__所给文本__.
IDDPM的NN模型用的是attention-based Unet

Unet很熟悉了，除了有两部分编码器和解码器（input和output），还有mid block中间模块，如有ResBlock，MHSA Block

input block组成：Res（接收输入x和emb timestep表示成emb，condition表示成emb），MHSA（像素对像素的注意力机制），Downsample
mid block：Res，MHSA， Res
output block：Res（与input block对应层的输出进行拼接），MHSA，Upsample

U-net

第一个模块，time_emb，对输入进来的time_step进行变换，

		time_embed_dim = model_channels * 4
        self.time_embed = nn.Sequential(
            linear(model_channels, time_embed_dim),
            SiLU(),
            linear(time_embed_dim, time_embed_dim),
        )

如果是条件式生成那么还有一个label_emb，作为条件的embeding和x一起输入

        if self.num_classes is not None:
            self.label_emb = nn.Embedding(num_classes, time_embed_dim)

input_block，U_net的左边的那部分，把所有的Module放入ModuleList，ModuleList实例化参数一般是List，List每个元素是一个Module，第一个Module是TimestepEmbedSequential，此时List只有一个Module，后面会慢慢append进来，TimestepEmbedSequential里面是conv_nd，dims=1就是1d，dim=2就是2d，默认kernelsize是3，padding=1 （TimestepEmbedSequential见下面，其实就一个nn.Sequential的封装，其起到的作用就是选择是否传入emb，像conv_nd不用，只有ResBlock会传）

		self.input_blocks = nn.ModuleList(
            [
                TimestepEmbedSequential(
                    conv_nd(dims, in_channels, model_channels, 3, padding=1)

__任务要求 A__. 请将讲IDDPM所用Unet的文本中这句话译成英文：“IDDPM的NN模型用的是attention-based Unet”。
__任务要求 B__. 请接着讲IDDPM所用Unet的文本最后停下的地方往下续写。

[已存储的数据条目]
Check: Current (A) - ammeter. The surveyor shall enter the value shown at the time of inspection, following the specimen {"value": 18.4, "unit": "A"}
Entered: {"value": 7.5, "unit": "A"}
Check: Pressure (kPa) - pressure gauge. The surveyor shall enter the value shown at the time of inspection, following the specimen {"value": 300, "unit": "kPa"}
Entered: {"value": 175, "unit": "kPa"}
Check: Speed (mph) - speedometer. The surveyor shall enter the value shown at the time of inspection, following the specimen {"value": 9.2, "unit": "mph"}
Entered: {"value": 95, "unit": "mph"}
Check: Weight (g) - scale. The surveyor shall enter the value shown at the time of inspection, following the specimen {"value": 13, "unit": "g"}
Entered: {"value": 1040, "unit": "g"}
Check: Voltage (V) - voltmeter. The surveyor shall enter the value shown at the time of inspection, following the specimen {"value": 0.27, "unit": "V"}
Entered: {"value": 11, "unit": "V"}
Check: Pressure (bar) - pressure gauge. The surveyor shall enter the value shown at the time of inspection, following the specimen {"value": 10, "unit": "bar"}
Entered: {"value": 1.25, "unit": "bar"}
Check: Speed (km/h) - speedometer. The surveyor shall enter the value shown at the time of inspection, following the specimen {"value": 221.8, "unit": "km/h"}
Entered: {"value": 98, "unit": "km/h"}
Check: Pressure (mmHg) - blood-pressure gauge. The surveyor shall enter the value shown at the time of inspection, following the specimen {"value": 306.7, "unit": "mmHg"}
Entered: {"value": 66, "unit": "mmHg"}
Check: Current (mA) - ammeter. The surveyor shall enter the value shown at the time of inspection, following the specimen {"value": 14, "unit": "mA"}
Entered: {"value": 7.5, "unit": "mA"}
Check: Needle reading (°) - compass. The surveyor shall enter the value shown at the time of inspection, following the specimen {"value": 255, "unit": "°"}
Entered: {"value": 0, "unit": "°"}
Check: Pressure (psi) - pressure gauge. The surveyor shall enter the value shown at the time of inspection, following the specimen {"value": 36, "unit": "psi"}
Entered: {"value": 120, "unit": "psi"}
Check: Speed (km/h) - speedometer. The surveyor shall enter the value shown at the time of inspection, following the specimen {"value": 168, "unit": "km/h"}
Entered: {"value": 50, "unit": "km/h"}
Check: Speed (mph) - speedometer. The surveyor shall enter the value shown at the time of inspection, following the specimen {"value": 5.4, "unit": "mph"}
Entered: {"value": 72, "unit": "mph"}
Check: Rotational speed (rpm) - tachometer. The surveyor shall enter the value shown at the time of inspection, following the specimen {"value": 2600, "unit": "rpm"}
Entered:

__作答区 A__. The NN model of IDDPM uses an attention-based Unet.

__作答区 B__.
                )
            ]
        )

接下来对U-net左边进行搭建，首先是对channel_mult（通道乘子）进行遍历，就是乘以几倍几倍，通道乘子其实就是定义了有几层的U-net，一般是逐层扩大，输出通道数是mult * model_channels，乘子和当前model通道数的乘积，通道数正在扩大

每个乘子中有很多的Resblock，对Resblock进行遍历
ResBlock继承自TimestepEmbedSequential，那么就需要传入一个emb，这里传了time-embed-dim

 		for level, mult in enumerate(channel_mult):
            for _ in range(num_res_blocks):
                layers = [
                    ResBlock(
                        ch,
                        time_embed_dim,
                        dropout,
                        out_channels=mult * model_channels,
                        dims=dims,
                        use_checkpoint=use_checkpoint,
                        use_scale_shift_norm=use_scale_shift_norm,
                    )
                ]

我们还在num_res_blocks的遍历中，下面是创建attention-block，ds就是我们下采样的比例，如果ds在attention_resolutions的列表中，我们就插入一个AttentionBlock，所以具体在哪些地方插入取决与attention_resolutions

				ch = mult * model_channels
                if ds in attention_resolutions:
                    layers.append(
                        AttentionBlock(
                            ch, use_checkpoint=use_checkpoint, num_heads=num_heads
                        )
                    )
                self.input_blocks.append(TimestepEmbedSequential(*layers))
                input_block_chans.append(ch)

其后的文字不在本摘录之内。